Austin Williams, a seventh grader at E.B. Frink Middle School in La Grange, won second place for his project “Sound Check,” which tested which materials provided the most effective sound proofing and how the size of a room affected the sound level.
He competed in the middle school Engineering and Technology category. His result in the state contest, held last weekend at the campus of N.C. State University, includes a nomination to compete in the Broadcom Masters, the nation’s top science and engineering competition for middle school students.
A project created by Northwest Elementary fifth grader Christian Wiggins explored the properties of buoyancy and won an honorable mention at the N.C. Science and Engineering Fair.
Northwest Elementary School fifth grader Christian Wiggins received an honorable mention in the elementary school division. His project – “Aluminum Boat: Sink or Float?” – explored how shape and size affected the buoyancy of the “boats” he fashioned from aluminum foil.
Austin, Christian and eight other LCPS students qualified for the state science fair by winning honors at the Northeast Region Science and Engineering Fair held in February in Greenville.
About 400 elementary, middle school and high school students from across North Carolina competed at the state level.
“There aren’t words that would justify how extremely proud of Austin I am.

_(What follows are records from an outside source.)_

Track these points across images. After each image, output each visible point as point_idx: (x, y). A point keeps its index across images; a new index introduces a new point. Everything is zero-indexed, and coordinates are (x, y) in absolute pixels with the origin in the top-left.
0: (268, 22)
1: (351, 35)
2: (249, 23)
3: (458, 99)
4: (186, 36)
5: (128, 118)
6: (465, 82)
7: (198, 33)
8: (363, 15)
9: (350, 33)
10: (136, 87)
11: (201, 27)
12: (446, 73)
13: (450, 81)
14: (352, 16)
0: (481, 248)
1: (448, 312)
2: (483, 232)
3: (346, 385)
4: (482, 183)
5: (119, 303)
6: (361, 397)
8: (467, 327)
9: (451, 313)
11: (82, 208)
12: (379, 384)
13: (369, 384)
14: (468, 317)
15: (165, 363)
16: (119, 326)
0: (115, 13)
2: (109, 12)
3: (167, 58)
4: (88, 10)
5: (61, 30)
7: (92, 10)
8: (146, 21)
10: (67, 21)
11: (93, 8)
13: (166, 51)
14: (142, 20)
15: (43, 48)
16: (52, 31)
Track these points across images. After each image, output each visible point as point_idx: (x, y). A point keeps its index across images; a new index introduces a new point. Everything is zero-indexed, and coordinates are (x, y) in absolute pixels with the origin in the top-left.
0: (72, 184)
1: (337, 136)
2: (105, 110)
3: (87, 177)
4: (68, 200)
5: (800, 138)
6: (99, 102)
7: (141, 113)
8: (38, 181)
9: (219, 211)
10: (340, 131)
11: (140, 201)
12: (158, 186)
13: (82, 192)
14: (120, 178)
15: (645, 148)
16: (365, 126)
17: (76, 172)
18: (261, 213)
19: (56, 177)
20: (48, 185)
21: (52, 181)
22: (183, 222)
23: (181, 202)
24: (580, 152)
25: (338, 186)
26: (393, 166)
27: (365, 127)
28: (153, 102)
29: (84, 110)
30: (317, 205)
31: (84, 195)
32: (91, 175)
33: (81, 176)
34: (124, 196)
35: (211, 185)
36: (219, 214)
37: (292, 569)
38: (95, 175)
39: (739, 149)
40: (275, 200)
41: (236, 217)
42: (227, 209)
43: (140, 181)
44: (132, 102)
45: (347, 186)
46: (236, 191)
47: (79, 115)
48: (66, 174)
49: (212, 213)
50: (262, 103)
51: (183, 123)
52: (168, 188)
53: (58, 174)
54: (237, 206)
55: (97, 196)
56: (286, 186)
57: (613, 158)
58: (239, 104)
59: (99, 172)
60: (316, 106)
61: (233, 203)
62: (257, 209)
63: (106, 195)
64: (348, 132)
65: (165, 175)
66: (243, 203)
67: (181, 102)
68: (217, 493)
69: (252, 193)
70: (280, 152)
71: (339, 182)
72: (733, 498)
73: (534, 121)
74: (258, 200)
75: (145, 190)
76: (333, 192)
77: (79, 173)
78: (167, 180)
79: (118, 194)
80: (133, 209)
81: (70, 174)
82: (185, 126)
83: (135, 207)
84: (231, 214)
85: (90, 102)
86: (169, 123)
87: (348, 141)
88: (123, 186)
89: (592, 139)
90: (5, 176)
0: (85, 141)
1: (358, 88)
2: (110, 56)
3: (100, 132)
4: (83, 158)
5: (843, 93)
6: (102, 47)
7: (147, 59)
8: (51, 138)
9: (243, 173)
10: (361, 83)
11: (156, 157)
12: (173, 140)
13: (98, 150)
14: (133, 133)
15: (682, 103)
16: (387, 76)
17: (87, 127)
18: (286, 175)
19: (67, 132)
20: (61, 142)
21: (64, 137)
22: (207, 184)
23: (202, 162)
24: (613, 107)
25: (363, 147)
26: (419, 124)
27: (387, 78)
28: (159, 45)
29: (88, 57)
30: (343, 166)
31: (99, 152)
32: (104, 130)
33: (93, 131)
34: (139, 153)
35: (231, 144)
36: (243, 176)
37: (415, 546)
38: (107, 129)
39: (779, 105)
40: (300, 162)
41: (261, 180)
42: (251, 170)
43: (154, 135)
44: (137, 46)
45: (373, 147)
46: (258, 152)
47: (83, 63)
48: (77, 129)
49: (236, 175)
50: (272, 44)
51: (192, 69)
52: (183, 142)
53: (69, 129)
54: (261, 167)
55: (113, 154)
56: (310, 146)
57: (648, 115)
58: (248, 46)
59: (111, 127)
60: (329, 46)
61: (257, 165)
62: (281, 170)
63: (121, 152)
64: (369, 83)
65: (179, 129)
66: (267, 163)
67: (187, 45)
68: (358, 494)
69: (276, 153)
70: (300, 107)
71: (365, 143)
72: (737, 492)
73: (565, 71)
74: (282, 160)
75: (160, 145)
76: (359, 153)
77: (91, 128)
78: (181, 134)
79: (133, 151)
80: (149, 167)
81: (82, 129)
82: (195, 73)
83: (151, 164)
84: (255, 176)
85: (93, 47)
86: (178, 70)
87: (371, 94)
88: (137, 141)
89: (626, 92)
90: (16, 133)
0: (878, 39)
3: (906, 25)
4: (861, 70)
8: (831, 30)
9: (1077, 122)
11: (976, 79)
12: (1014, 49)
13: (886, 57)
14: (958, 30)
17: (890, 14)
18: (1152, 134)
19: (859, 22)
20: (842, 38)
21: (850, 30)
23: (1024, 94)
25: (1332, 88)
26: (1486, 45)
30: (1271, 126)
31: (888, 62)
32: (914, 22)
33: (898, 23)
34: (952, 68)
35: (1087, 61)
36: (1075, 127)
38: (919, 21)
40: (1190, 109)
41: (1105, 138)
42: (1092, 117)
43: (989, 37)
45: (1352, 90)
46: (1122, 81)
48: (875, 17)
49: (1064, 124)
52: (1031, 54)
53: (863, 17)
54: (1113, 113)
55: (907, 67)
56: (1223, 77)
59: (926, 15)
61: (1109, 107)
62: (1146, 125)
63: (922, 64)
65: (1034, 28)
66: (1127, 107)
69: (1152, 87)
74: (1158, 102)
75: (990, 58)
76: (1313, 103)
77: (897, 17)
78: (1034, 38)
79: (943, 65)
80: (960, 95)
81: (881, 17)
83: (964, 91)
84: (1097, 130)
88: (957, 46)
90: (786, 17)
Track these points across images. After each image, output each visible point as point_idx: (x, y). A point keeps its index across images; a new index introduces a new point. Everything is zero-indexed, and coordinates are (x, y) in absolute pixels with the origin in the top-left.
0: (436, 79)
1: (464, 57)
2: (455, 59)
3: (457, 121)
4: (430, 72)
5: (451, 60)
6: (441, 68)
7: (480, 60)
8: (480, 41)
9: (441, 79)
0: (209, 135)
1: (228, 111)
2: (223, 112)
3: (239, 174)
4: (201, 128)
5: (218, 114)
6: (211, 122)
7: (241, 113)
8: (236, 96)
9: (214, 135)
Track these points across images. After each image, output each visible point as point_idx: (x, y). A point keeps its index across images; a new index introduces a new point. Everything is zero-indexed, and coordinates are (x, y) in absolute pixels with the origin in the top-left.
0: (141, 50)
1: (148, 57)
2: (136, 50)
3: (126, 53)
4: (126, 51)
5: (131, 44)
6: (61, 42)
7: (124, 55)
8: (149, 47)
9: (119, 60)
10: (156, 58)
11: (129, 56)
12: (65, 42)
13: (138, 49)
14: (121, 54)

He is a brilliant young man with so much potential in the sciences,” Kristin Davenport, a science teacher at Frink, said. “He simply has a knack for science. I truly love that I am not the only one who sees that, and that now he has the opportunity to go to Washington and compete.”
Along with his award, Christian returned from Raleigh with an enhanced appreciation of N.C. State University and its engineering program, according to his teacher, Shalona Newkirk.
“He’s a die-hard Duke fan,” Newkirk said, “but when he had this chance to be on the campus of N.C. State and had the opportunity to talk to a few people there, he came back with the idea that he might go to N.C. State for a few years before going to Duke.”